Fox News 1.0
Revisiting TVN, Roger Ailes' first stab at running a TV news operation.
Decades before Roger Ailes birthed the Fox News Channel for proud papa Rupert Murdoch, he had already played a role in creating a national conservative television news network—Television News Inc.
In Dark Genius, a new biography of Ailes, Kerwin Swint revisits the dawn—1973—and early demise—1975—of the news service funded by conservative brewer Joseph Coors to counter the "liberal" TV networks. Coors, a profligate donor to conservative candidates, causes, and institutions, thought the media needed an ameliorating conservative voice, too.
TVN was less a network than a video wire service, producing and distributing segments to network- and independent-TV stations. The Coors brain trust hoped ultimately to leverage the service into a fourth network, one based on emerging satellite technology.
Swint describes TVN's early months as fractious, in which the professional news team was pitted against Coors management. Jack Wilson, TVN's president, considered Martin Luther King Jr. "an avowed communist revolutionary" and declared King's associates unworthy of its coverage in a memo reproduced in Dark Genius. Other memos reproduced by Swint indicate management's nutty news sense. It was a mistake to call Leonid Brezhnev the "Soviet leader," Wilson wrote, because that made him the political equivalent of Richard Nixon, who had been elected. A Spiro Agnew clip depicting the vice president "in a relaxed and human fashion" won praise from Wilson as "one of the stories we could be proud to show our friends."

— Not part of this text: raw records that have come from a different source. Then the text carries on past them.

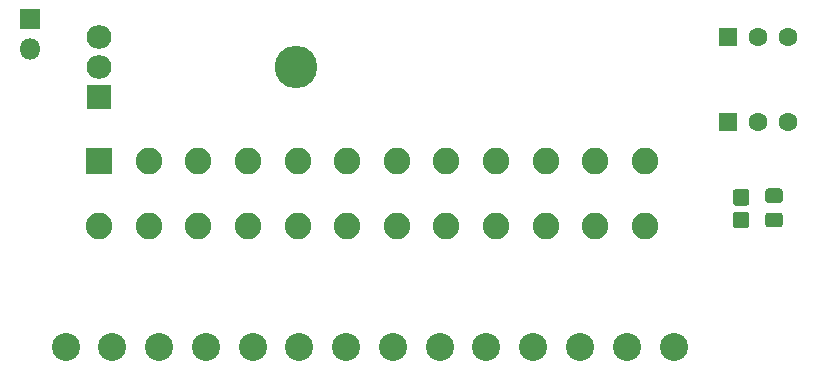
<source format=gbr>
%TF.GenerationSoftware,KiCad,Pcbnew,(5.1.6)-1*%
%TF.CreationDate,2022-09-15T12:09:31-04:00*%
%TF.ProjectId,Amiga-2000-ATX,416d6967-612d-4323-9030-302d4154582e,rev?*%
%TF.SameCoordinates,Original*%
%TF.FileFunction,Soldermask,Top*%
%TF.FilePolarity,Negative*%
%FSLAX46Y46*%
G04 Gerber Fmt 4.6, Leading zero omitted, Abs format (unit mm)*
G04 Created by KiCad (PCBNEW (5.1.6)-1) date 2022-09-15 12:09:31*
%MOMM*%
%LPD*%
G01*
G04 APERTURE LIST*
%ADD10C,2.380000*%
%ADD11R,2.250000X2.250000*%
%ADD12C,2.250000*%
%ADD13C,1.600000*%
%ADD14R,1.600000X1.600000*%
%ADD15R,1.800000X1.800000*%
%ADD16O,1.800000X1.800000*%
%ADD17O,3.600000X3.600000*%
%ADD18R,2.100000X2.005000*%
%ADD19O,2.100000X2.005000*%
G04 APERTURE END LIST*
%TO.C,D1*%
G36*
G01*
X183691769Y-61819500D02*
X182830231Y-61819500D01*
G75*
G02*
X182561000Y-61550269I0J269231D01*
G01*
X182561000Y-60663731D01*
G75*
G02*
X182830231Y-60394500I269231J0D01*
G01*
X183691769Y-60394500D01*
G75*
G02*
X183961000Y-60663731I0J-269231D01*
G01*
X183961000Y-61550269D01*
G75*
G02*
X183691769Y-61819500I-269231J0D01*
G01*
G37*
G36*
G01*
X183691769Y-59894500D02*
X182830231Y-59894500D01*
G75*
G02*
X182561000Y-59625269I0J269231D01*
G01*
X182561000Y-58738731D01*
G75*
G02*
X182830231Y-58469500I269231J0D01*
G01*
X183691769Y-58469500D01*
G75*
G02*
X183961000Y-58738731I0J-269231D01*
G01*
X183961000Y-59625269D01*
G75*
G02*
X183691769Y-59894500I-269231J0D01*
G01*
G37*
%TD*%
D10*
%TO.C,J1*%
X177546000Y-71865001D03*
X173586000Y-71865001D03*
X169626000Y-71865001D03*
X165666000Y-71865001D03*
X161706000Y-71865001D03*
X157746000Y-71865001D03*
X133986000Y-71865001D03*
X137946000Y-71865001D03*
X153786000Y-71865001D03*
X141906000Y-71865001D03*
X149826000Y-71865001D03*
X145866000Y-71865001D03*
X130026000Y-71865001D03*
X126066000Y-71865001D03*
%TD*%
D11*
%TO.C,J2*%
X128905000Y-56134000D03*
D12*
X133105000Y-56134000D03*
X137305000Y-56134000D03*
X141505000Y-56134000D03*
X145705000Y-56134000D03*
X149905000Y-56134000D03*
X154105000Y-56134000D03*
X158305000Y-56134000D03*
X162505000Y-56134000D03*
X166705000Y-56134000D03*
X170905000Y-56134000D03*
X175105000Y-56134000D03*
X128905000Y-61634000D03*
X133105000Y-61634000D03*
X137305000Y-61634000D03*
X141505000Y-61634000D03*
X145705000Y-61634000D03*
X149905000Y-61634000D03*
X154105000Y-61634000D03*
X158305000Y-61634000D03*
X162505000Y-61634000D03*
X166705000Y-61634000D03*
X170905000Y-61634000D03*
X175105000Y-61634000D03*
%TD*%
D13*
%TO.C,J3*%
X187198000Y-45593000D03*
X184658000Y-45593000D03*
D14*
X182118000Y-45593000D03*
%TD*%
%TO.C,J4*%
X182118000Y-52832000D03*
D13*
X184658000Y-52832000D03*
X187198000Y-52832000D03*
%TD*%
D15*
%TO.C,PWRSW*%
X123063000Y-44069000D03*
D16*
X123063000Y-46609000D03*
%TD*%
%TO.C,R1*%
G36*
G01*
X185576738Y-58421000D02*
X186533262Y-58421000D01*
G75*
G02*
X186805000Y-58692738I0J-271738D01*
G01*
X186805000Y-59399262D01*
G75*
G02*
X186533262Y-59671000I-271738J0D01*
G01*
X185576738Y-59671000D01*
G75*
G02*
X185305000Y-59399262I0J271738D01*
G01*
X185305000Y-58692738D01*
G75*
G02*
X185576738Y-58421000I271738J0D01*
G01*
G37*
G36*
G01*
X185576738Y-60471000D02*
X186533262Y-60471000D01*
G75*
G02*
X186805000Y-60742738I0J-271738D01*
G01*
X186805000Y-61449262D01*
G75*
G02*
X186533262Y-61721000I-271738J0D01*
G01*
X185576738Y-61721000D01*
G75*
G02*
X185305000Y-61449262I0J271738D01*
G01*
X185305000Y-60742738D01*
G75*
G02*
X185576738Y-60471000I271738J0D01*
G01*
G37*
%TD*%
D17*
%TO.C,U1*%
X145565000Y-48133000D03*
D18*
X128905000Y-50673000D03*
D19*
X128905000Y-48133000D03*
X128905000Y-45593000D03*
%TD*%
M02*

</source>
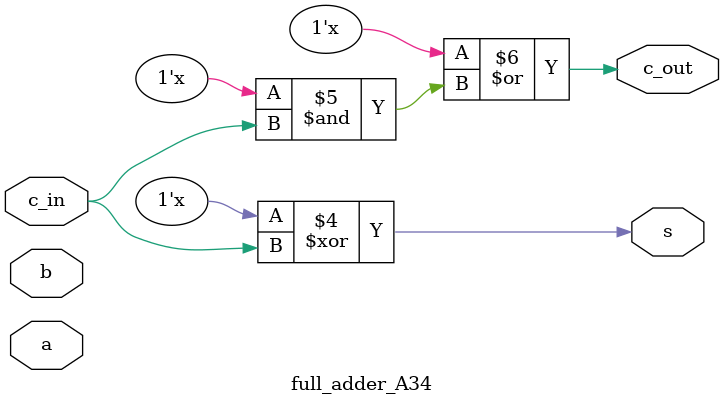
<source format=sv>
`timescale 1ns/1ps
module full_adder_A34(input logic a, b, c_in,
                      output logic s, c_out);

          logic p, g;
          always_comb
             begin
               p <= a ^ b;     // non-blocking
               g <= a & b;    // non-blocking

               s <= p ^ c_in;
               c_out <= g | (p & c_in);
             end
endmodule


</source>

Ailes didn't join TVN until 1974 after a big shake-up at the news service. Ailes was experienced in entertainment and politics, having worked as a Mike Douglas Show producer, a Nixon media consultant, a Broadway producer, and a political consultant. But he had never worked in news, making him a strange choice as TVN's next news director.
Ailes has attempted to distance himself from TVN, Swint reports. In a 2004 C-SPAN interview, Ailes claimed that he had only been a TVN "consultant," even though he bragged to the Columbia Journalism Review in 1974 of his power to "hire, fire, and program" the news service.
Swint labors to establish TVN as the ideological progenitor of Fox News by comparing Wilson's comments to the famous set of news-twisting memos addressed to the Fox newsroom by Fox News Executive Vice President John Moody in 2003 and published by Media Matters for America. Moody was one of Ailes' first hires at Fox News, and the two men are simpatico in the extreme. Even though Ailes left no discernable fingerprints at TVN, Swint declares him the TVN-Fox "common denominator" who "appears to have picked up TVN's technique of managerial manipulation and filed it away for future use." Continuing on this tack, Swint attempts to show that such Fox News slogans and buzz phrases as "Fair and Balanced," "We Report, You Decide," and "We're an alternative to the 'liberal' media" were derived from the mouths of TVN's founders. I'm not completely convinced.
At its high point, TVN employed 50 people and claimed to feed 20 news segments a day to 80 subscribing stations in North America. By October 1975, TVN's money-losing news division was dead, its bureaus in Washington, New York, Chicago, and Los Angeles shuttered. (See Slate staffer James Ledbetter's book Made Possible by …: The Death of Public Broadcasting in the United States to learn how Coors' nomination to the board of the Corporation for Public Broadcasting played a role in TVN's demise. It's too weird to summarize.)
Dark Genius never really assesses TVN's quality. In the Washington Post archives, I found a May 5, 1975,feature reporting that three Washington, D.C., outlets—Channels 5, 7, and 9—found TVN's work of high-enough caliber to air. Citing the Columbia Journal Review article, the Post reported that "most of the output of TVN has been free of a noticeably conservative slant." The Post article did, however, allow that fired staffers complained that Wilson and his managers had pushed them to tilt the news to the right.
Conservative activist Paul Weyrich, who helped Joseph Coors steer his TVN venture, complains in the Post piece of a lack of influence at the service. "In fact, it's been the single most frustrating experience I've ever had," Weyrich said. "I think it comes down to the fact that if I suggested something, that was enough for it not to be covered. I think they were afraid they would get tagged." Weyrich was obviously trying to be modest: The CJR story has him giving a list of questions to a TVN reporter to ask at a Capitol Hill news conference. But there you are.